Overview

Query optimisers estimate costs via:

  • Cost of performing operation.
  • Size of result (which affects cost of performing next operation).

Result size estimated by statistical measures on relations. For example:

  • r_S: cardinality of relation S.
  • R_S: average size of tuple in relation S.
  • V(A, S): number of distinct values of attribute A in S.
  • min(A, S): min value of attribute A in S.
  • max(A, S): max value of attribute A in S.

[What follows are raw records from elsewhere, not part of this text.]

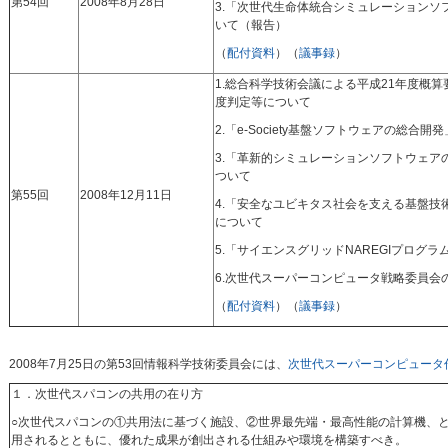
第54回
2008年8月28日
3.「次世代生命体統合シミュレーションソ
いて（報告）
（
配付資料
）（
議事録
）
1.総合科学技術会議による平成21年度概
度判定等について
2.「e-Society基盤ソフトウェアの総合
3.「革新的シミュレーションソフトウェア
ついて
第55回
2008年12月11日
4.「安全なユビキタス社会を支える基盤技
について
5.「サイエンスグリッドNAREGIプログ
6.次世代スーパーコンピュータ戦略委員会
（
配付資料
）（
議事録
）
2008年7月25日の第53回情報科学技術委員会には、
次世代スーパーコンピュータ
１．次世代スパコンの共用の在り方
○次世代スパコンの①共用法に基づく施設、②世界最先端・最高性能の計算機、
用されるとともに、優れた成果が創出される仕組みや環境を構築すべき。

Estimating Projection Result Size

Easy, since we know:

  • Number of tuples in output:
    • r_out = |π_{a,b,..}(T)| = |T| = r_T (in SQL, because of bag semantics).
  • Size of tuples in output:
    • R_out = sizeof(a) + sizeof(b) + ... + (tuple overhead).

Assume page size B:

  • b_out = ceil(r_T / c_out) where c_out = floor(B / R_out).

If using select distinct:

  • |π_{a,b,..}(T)| depends on proportion of duplicates produced.

Estimating Selection Result Size

Selectivity: fraction of tuples expected to satisfy a condition.

Common assumption: attribute values uniformly distributed. Using this, can incorporate:

  • Total number of tuples.
  • Total number of distinct values.
  • Minimum, maximum values.

Non-Uniform Attribute Value Distributions

Effective ways to handle non-uniform attribute value distributions:

  • Collect statistics about the values stored in the attribute/relation.
  • Store these as meta-data for the relation.

Disadvantage: cost of storing/maintaining statistics.

Estimating Join Result Size

Analysis relies on semantic knowledge about data/relations.

Consider equijoin on common attribute: R ⨝_a S:

  • Case 1: values(R.a) ∩ values(S.a) = {} ==> size(R ⨝_a S) = 0.
  • Case 2: ``uniq(R.a) and uniq(S.a) ==> size(R ⨝_a S) ≤ min( R , S )`.
  • Case 3: pkey(R.a) and fkey(S.a) ==> size(R ⨝_a S) ≤ |S|.

Postscript

Above methods can (sometimes) give inaccurate estimates that lead to poor evaluation plans. To get more accurate cost estimates:

  • More time for complex computation of selectivity.
  • More space for storage of statistics for data values.

EIther way, optimisation process costs more.

Tradeoff between optimiser performance and query performance.